Insurance policies exist if something catastrophic happens and you are suddenly buried in debt. While you may not be able to afford every type of insurance available, you should consider 5 key types of policies to protect your finances and your family.
1. Life Insurance
Scenario 1: You die, and your family inherits your debt and lose the primary source of income
Life insurance is the best safety net for this situation. This type of insurance is a contract between the insurer and the policyholder. Life insurance guarantees payment of a death benefit to your named beneficiaries, typically your spouse or family members. This death benefit is a pre-determined amount.
There are two types of life insurance plans. The main difference is how long the policy will cover you and how much money you get back if you don't use it.
Term life coverage does not have a cash element. As a result, it is not an investment but a preventive measure. All of the premiums go into coverage that protects you until you are age 65. After that, the plan expires. It is suggested to have, at least until your youngest child finishes tertiary school.
Whole life insurance is a combination of coverage and savings. There is a cash value associated with your policy. It covers you until you die, as long as you continue to pay the premiums. Of course, whole life insurance is naturally more expensive than term life. However, it has the potential to grow the money you pay into it.
Whether you choose term life or whole life, it is recommended to purchase a policy that is approximately five times your yearly income, or based on your debts and liabilities. Your recommended coverage will vary depending on if you are your family's primary source of income, number of dependents, the age of dependents, and outstanding debts.
2. Critical Illness Insurance
Scenario 2: You are diagnosed with a critical illness and require expensive medical treatment
Critical illness, ordinarily cancer, is a grim but common reality. Critical illness insurance should reimburse you for medical expenses for 37 critical illnesses listed by the Life Insurance Association. Critical illness differs from terminal illness, which should be covered by most life insurance policies, because the patient is expected to survive for at least a year after receiving the diagnosis.
This insurance also pays out in a lump sum when you are first diagnosed. Critical illness insurance is advantageous because you can spend the money on what you may need, as opposed to financial assistance for medical bills exclusively. Your family will be able to continue to pay for daily expenses, despite the loss of your income.
3. Health Insurance (Hospital and Surgical)
Scenario 3: You get into an accident and are hospitalized
Hospital, surgical and outpatient care can be extremely expensive. A hospital insurance plan dispenses daily cash payouts for every day that you are in the hospital as a result of an accident or illness. It will cover you as long as you are receiving medical treatment or surgery.

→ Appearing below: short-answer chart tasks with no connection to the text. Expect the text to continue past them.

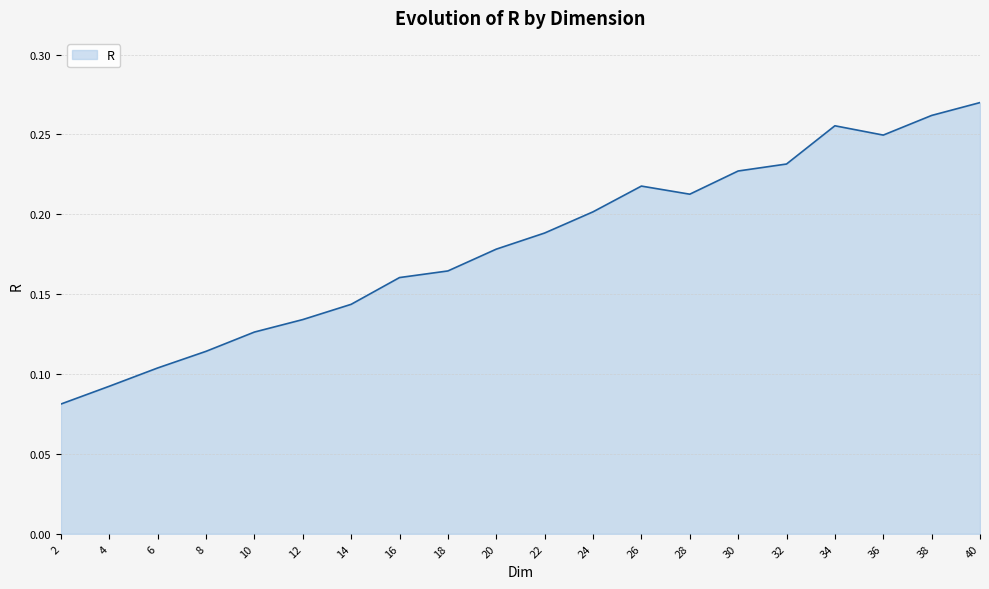

Does the chart have visible grid lines?

Yes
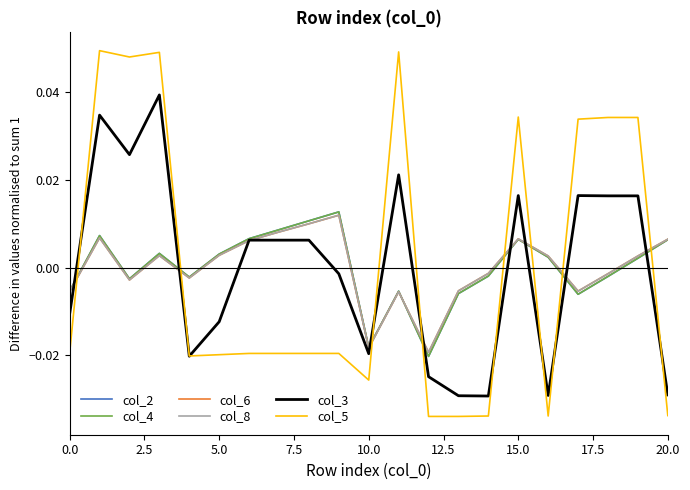

Does the chart have visible grid lines?

No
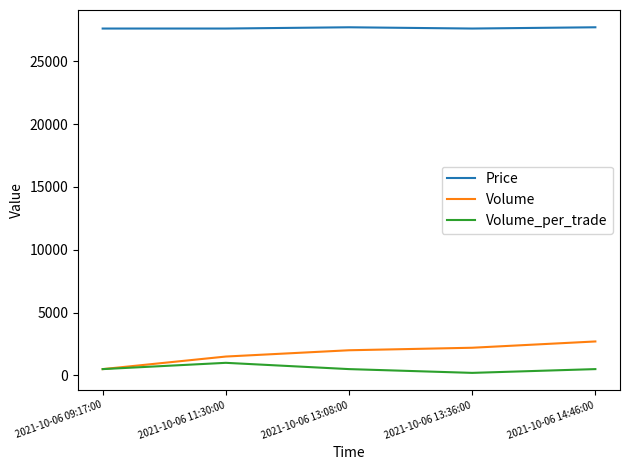

What is the greatest value displayed?

27700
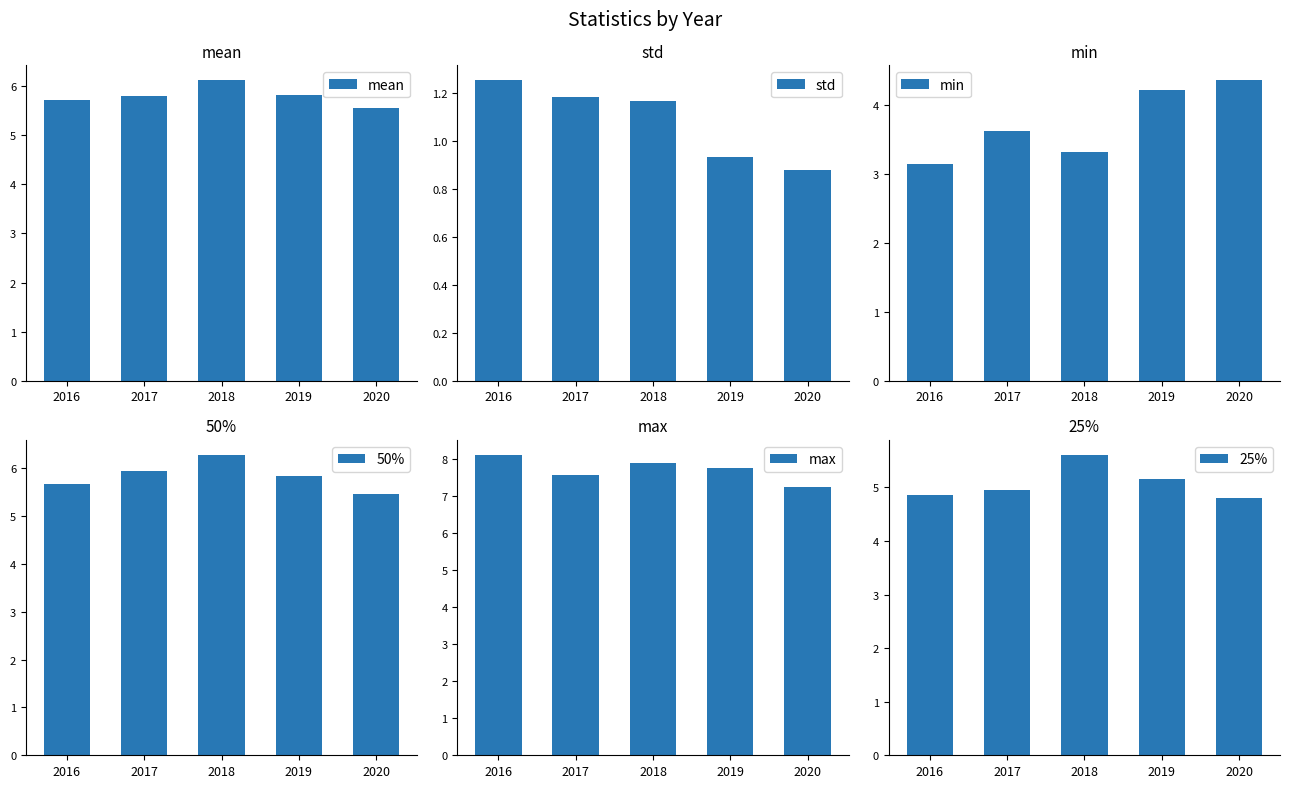

What is the spread (max minus min) of values at 2019?

6.8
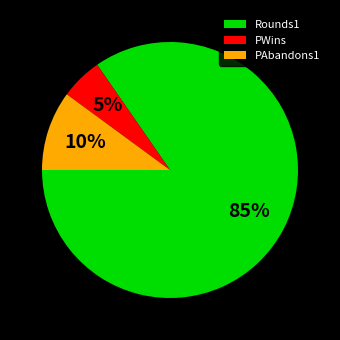

What is the majority slice?

Rounds1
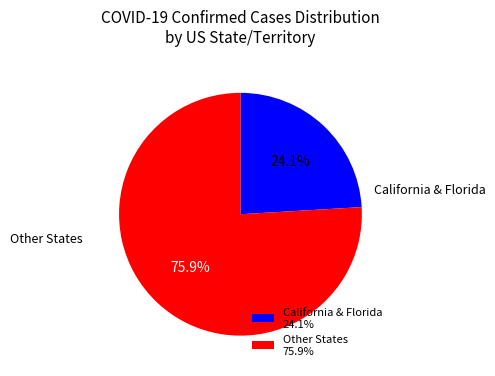

What percentage do Other States and California & Florida together represent?

100.0%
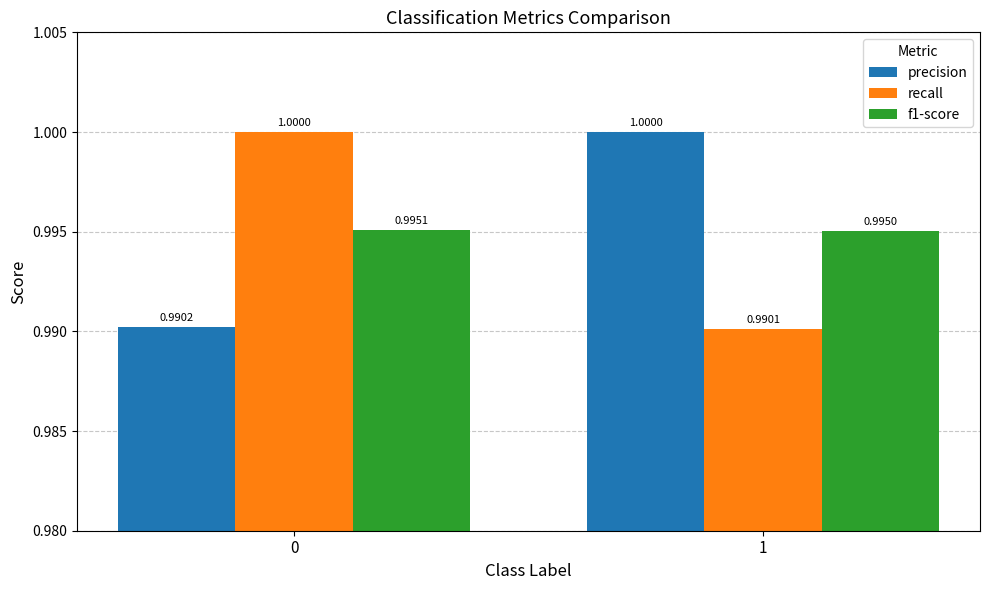

Is the value of recall at 1 greater than the value of precision at 0?

No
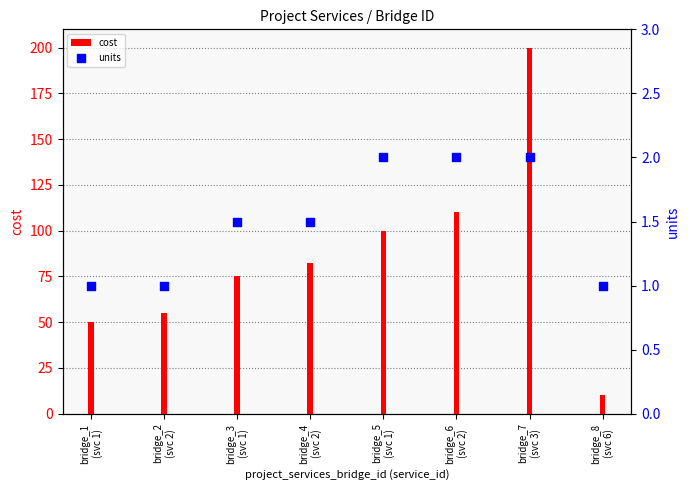

At which category is the sum across all series the highest?

bridge_7
(svc 3)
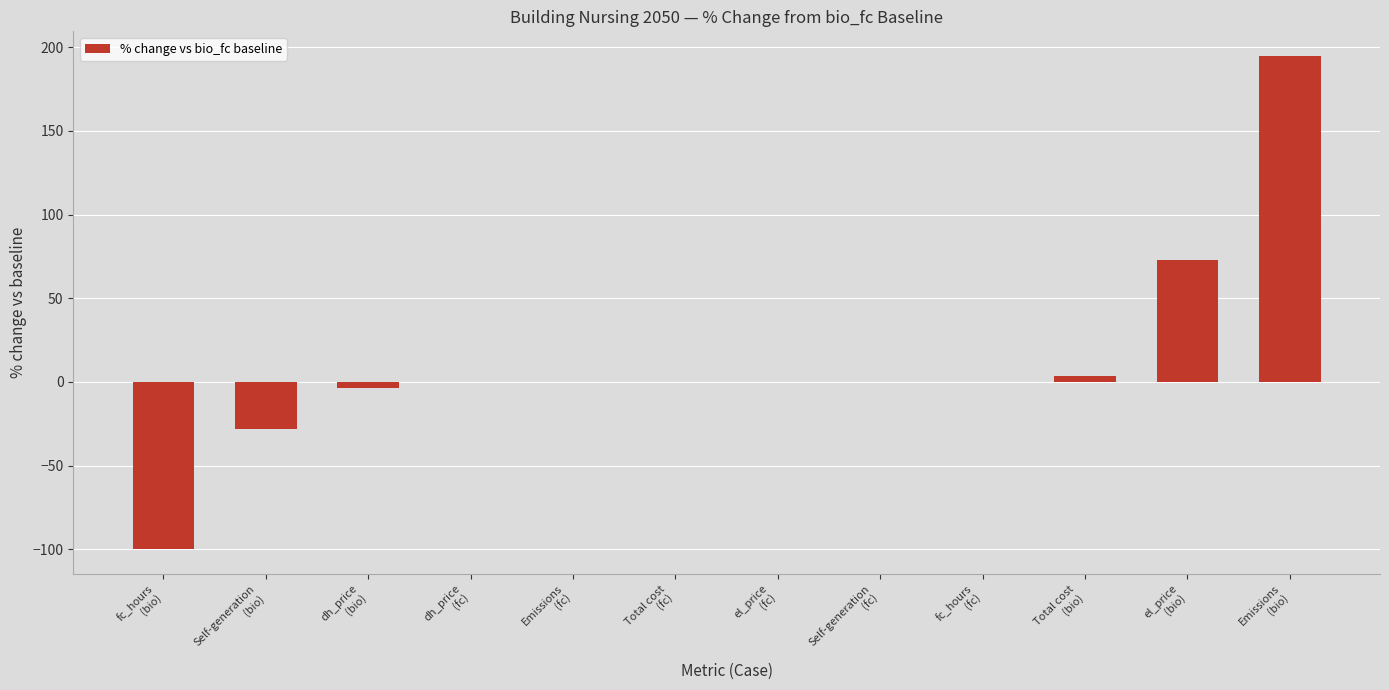

Are the bars grouped side by side (vs. stacked)?

No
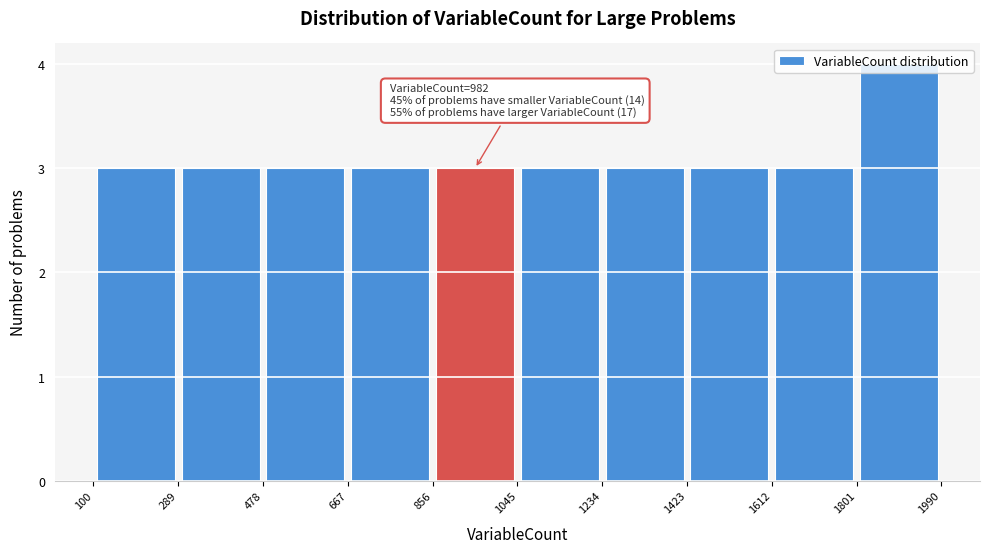

Which range on the x-axis has the tallest bar?

1801 to 1990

Some insurance policies will even give you an additional lump sum upon discharge to help with your recuperation period. This type of insurance is useful because you do not receive any life insurance payout because you did not die. On the other hand, you are not entirely healthy to continue working the same way as before the accident.
It is important to note that this insurance is usually an enhancement to Medishield Life. Medishield Life is a basic subsidized healthcare plan for public hospitals up to B2 wards. It is recommended to find an insurance policy that reimburses for private hospitals or at least public A.
An additional benefit of this policy is that it gives you cash in addition to your other benefits under MediShield Life or the Integrated Shield Plan. As a result, this type of health insurance is extremely beneficial if you find yourself in this situation.
4. Disability Insurance
Scenario 4: You are suddenly disabled and no longer able to work
Medical bills aside, if you abruptly find your disabled and unable to work, your family will probably be in dire straits. If you were the sole breadwinner with regular monthly income, your dependents would likely find it difficult to pay for day-to-day expenses.
Disability income insurance is not a long term solution. However, it will pay out a maximum of 80% of your average monthly salary for a number of years. This cash benefit will help ease the financial burden for some time while your family finds an alternative solution. The recommended coverage for this type of insurance is at least S$3,000 per month, or according to your existing income and financial need.
5. Personal Accident Insurance
Scenario 5: You get into an accident and require outpatient care
As indicated by its name, accident insurance plans cover expenses, such as an MRI or CT scan, due to an accident. This insurance provides a cash benefit for medical and out-of-pocket costs either in a lump sum or as reimbursements.
One useful feature is that this insurance can have a weekly cash benefit for temporary total disability after an accident. It may also have free coverage for your children if you and your spouse are insured. You can always add more benefits to your plan as you see fit.
We never want to be in an accident, get sick, or die. However, the reality of the situation is these unfortunate events are possible. Preparing for the future is essential to protect your family from the loss of your income, inheriting your debts, and paying long term medical bills.
Some of these insurance policies overlap in coverage. Be sure to mix and match plans, identify areas that you may need additional benefits, and check for any lapses in coverage. Strong financial planning includes having proper insurance policies in place, which can also serve as investment opportunities. Plan for your future and protect your family.